Die Vorstellung, dass Mensch und Tier ,,aus Erde erschaffen" wurden, ließ sich gut mit den spätbabylonischen Mythen verwursten, an denen sich die mittelalterlichen Bibeldeuter orientierten.
Das christliche Weltbild ist im Grunde ein verquastes Mashup zwischen den ersten biblischen Texten, insbesondere des Sechstagewerks und der Paradiesgeschichte. In der Edenerzählung glaubte man alles vorzufinden, was es für ein stimmiges und patriarchenfreundliches Weltbild brauchte: Ausgangsmaterial für die Schöpfung von Mensch und Tier, Namen, eine eindeutige Geschlechterordnung, geografische Koordinaten und nicht zuletzt mehr ,,Action" (Bösewicht, Verführung, Sünde, Bestrafung). Das kryptisch anmutende Sechstagewerk durfte hingegen nur als grobe Übersicht über die ,,Schöpfung" und natürlich als eisegetische Ausweichmöglichkeit herhalten.
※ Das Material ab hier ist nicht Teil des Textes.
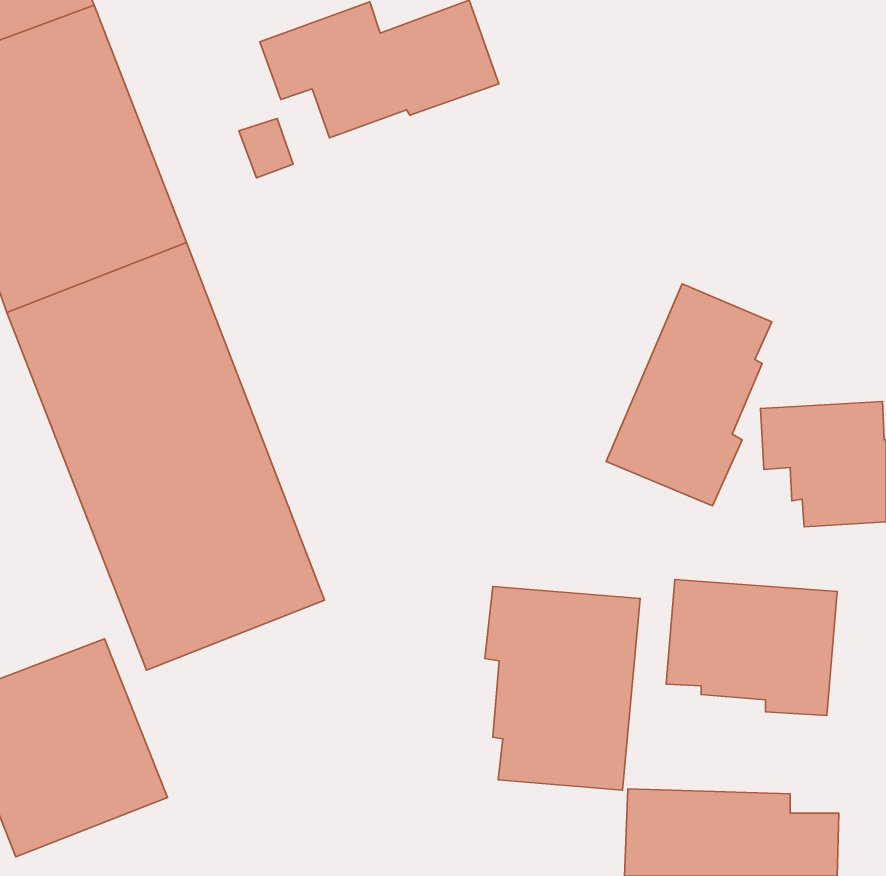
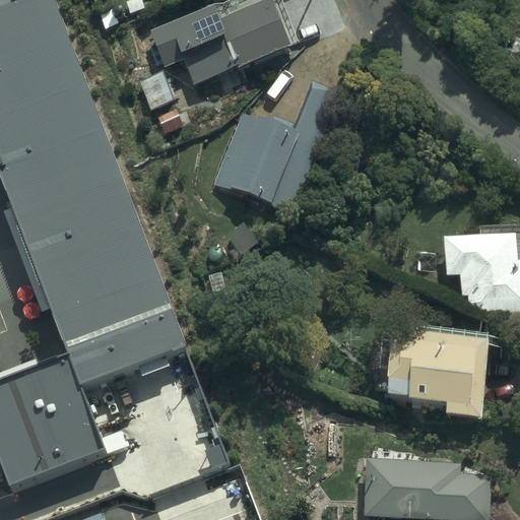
building: none -> [205,74,346,217]
building: [606,284,772,506] -> none
building: [485,586,640,790] -> none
Noch heute servieren es Theologen ahnungslosen Bibellesern als ,,typisch hebräischen Erzählstil", dass nach einem groben Überblick die Details der ,,Schöpfung" beleuchtet werden; Klingt ja beim ersten Hinhören erstmal logisch.
Der Klerus hatte den Garten Eden also mit dem Anfang der Welt gleichgesetzt - und Adam und Eva mit den ersten Menschen im Sinne von Gen. 1.27. Jedoch ist Gen. 1.26/27 der beste Beweis, dass die Bibel von früher menschliche Existenz weiß, und eben nicht nur Ackerbau betreibende ,,Kulturmenschen" wie Adam und Eva, die ja erst im zweiten Kapitel auftauchen, als vollwertige Menschen anerkennt. Der Genesisautor spricht eindeutig von Menschen (ha ādām) und beschreibt sie als ,,im Bilde Gottes" geschaffen und über die Erde und die anderen Lebewesen ,,herrschend". Das macht deutlich, dass er sie nicht als primitive Affen oder dergleichen betrachtete, sondern als gleichwertige Artgenossen.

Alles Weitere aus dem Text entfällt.